问题
Given the dplyr workflow:
require(dplyr)
mtcars %>%
tibble::rownames_to_column(var = "model") %>%
filter(grepl(x = model, pattern = "Merc")) %>%
group_by(am) %>%
summarise(meanMPG = mean(mpg))
I'm interested in conditionally applying filter depending on the value of applyFilter.
Solution
For applyFilter <- 1 the rows are filtered with use of the "Merc" string, without the filter all rows are returned.
applyFilter <- 1
mtcars %>%
tibble::rownames_to_column(var = "model") %>%
filter(model %in%
if (applyFilter) {
rownames(mtcars)[grepl(x = rownames(mtcars), pattern = "Merc")]
} else
{
rownames(mtcars)
}) %>%
group_by(am) %>%
summarise(meanMPG = mean(mpg))
Problem
The suggested solution is inefficient as the ifelse call is always evaluated; a more desireable approach would only evaluate the filter step for applyFilter <- 1.
Attempt
The inefficient working solution would look like that:
mtcars %>%
tibble::rownames_to_column(var = "model") %>%
# Only apply filter step if condition is met
if (applyFilter) {
filter(grepl(x = model, pattern = "Merc"))
}
%>%
# Continue
group_by(am) %>%
summarise(meanMPG = mean(mpg))
Naturally, the syntax above is incorrect. It's only a illustration how the ideal workflow should look.
Desired answer
I'm not interested in creating an interim object; the workflow should resemble:
startingObject %>% ... conditional filter ... final objectIdeally, I would like to arrive at solution where I can control whether the
filtercall is being evaluated or not
回答1:
How about this approach:
mtcars %>%
tibble::rownames_to_column(var = "model") %>%
filter(if(applyfilter== 1) grepl(x = model, pattern = "Merc") else TRUE) %>%
group_by(am) %>%
summarise(meanMPG = mean(mpg))
This means grepl is only evaluated if the applyfilter is 1, otherwise the filter simply recycles a TRUE.

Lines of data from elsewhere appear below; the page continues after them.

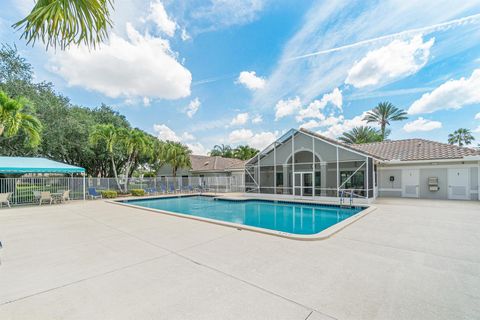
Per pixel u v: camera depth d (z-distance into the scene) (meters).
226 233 7.14
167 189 26.33
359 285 3.75
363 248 5.61
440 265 4.56
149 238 6.61
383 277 4.04
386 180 19.34
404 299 3.33
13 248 5.76
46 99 20.62
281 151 20.98
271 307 3.13
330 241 6.21
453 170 16.64
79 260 4.91
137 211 11.96
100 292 3.56
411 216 9.94
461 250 5.46
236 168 28.19
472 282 3.85
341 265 4.57
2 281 3.94
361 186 17.88
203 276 4.09
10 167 13.45
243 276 4.09
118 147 25.59
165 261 4.82
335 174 19.25
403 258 4.94
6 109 8.79
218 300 3.31
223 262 4.75
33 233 7.30
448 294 3.46
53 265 4.64
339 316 2.93
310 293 3.50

Or another option is to use {}:
mtcars %>%
tibble::rownames_to_column(var = "model") %>%
{if(applyfilter == 1) filter(., grepl(x = model, pattern = "Merc")) else .} %>%
group_by(am) %>%
summarise(meanMPG = mean(mpg))
There's obviously another possible approach in which you would simply break the pipe, conditionally do the filter and then continue the pipe (I know OP didn't ask for this, just want to give another example for other readers)
mtcars %<>%
tibble::rownames_to_column(var = "model")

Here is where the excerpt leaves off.